[Transcribed page text]
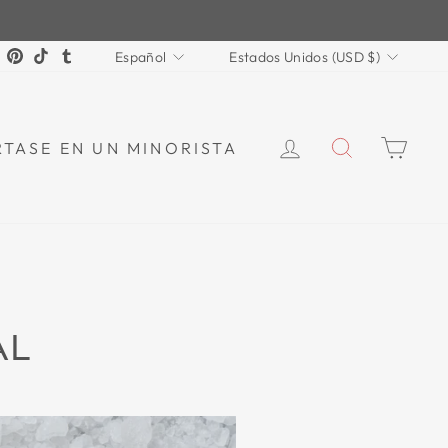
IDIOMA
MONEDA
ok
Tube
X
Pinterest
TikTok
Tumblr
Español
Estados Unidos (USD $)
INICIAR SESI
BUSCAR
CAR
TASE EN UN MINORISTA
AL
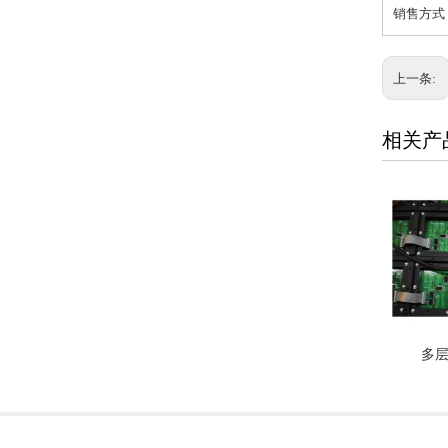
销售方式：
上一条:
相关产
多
...
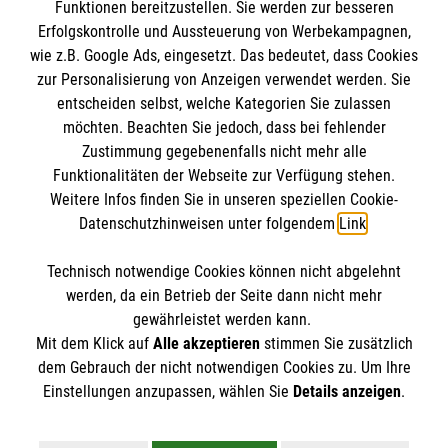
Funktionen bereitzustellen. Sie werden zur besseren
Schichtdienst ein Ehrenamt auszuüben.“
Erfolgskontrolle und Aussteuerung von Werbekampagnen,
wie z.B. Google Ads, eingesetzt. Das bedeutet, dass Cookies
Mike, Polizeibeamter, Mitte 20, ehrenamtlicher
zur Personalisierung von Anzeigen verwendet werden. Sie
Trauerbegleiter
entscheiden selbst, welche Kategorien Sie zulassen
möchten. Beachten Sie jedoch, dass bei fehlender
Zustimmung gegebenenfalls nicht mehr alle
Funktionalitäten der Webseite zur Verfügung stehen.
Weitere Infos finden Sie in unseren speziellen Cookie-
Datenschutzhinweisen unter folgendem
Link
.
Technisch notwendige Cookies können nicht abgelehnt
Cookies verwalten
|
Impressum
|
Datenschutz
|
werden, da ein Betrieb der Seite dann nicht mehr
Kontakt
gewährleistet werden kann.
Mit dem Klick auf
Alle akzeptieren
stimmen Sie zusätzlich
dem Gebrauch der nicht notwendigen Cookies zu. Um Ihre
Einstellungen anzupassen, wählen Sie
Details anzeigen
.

* _Job item_: List every line above that contains the string "Cookies", copying each one in full.

* _Written response_:
wie z.B. Google Ads, eingesetzt. Das bedeutet, dass Cookies
Technisch notwendige Cookies können nicht abgelehnt
Cookies verwalten
dem Gebrauch der nicht notwendigen Cookies zu. Um Ihre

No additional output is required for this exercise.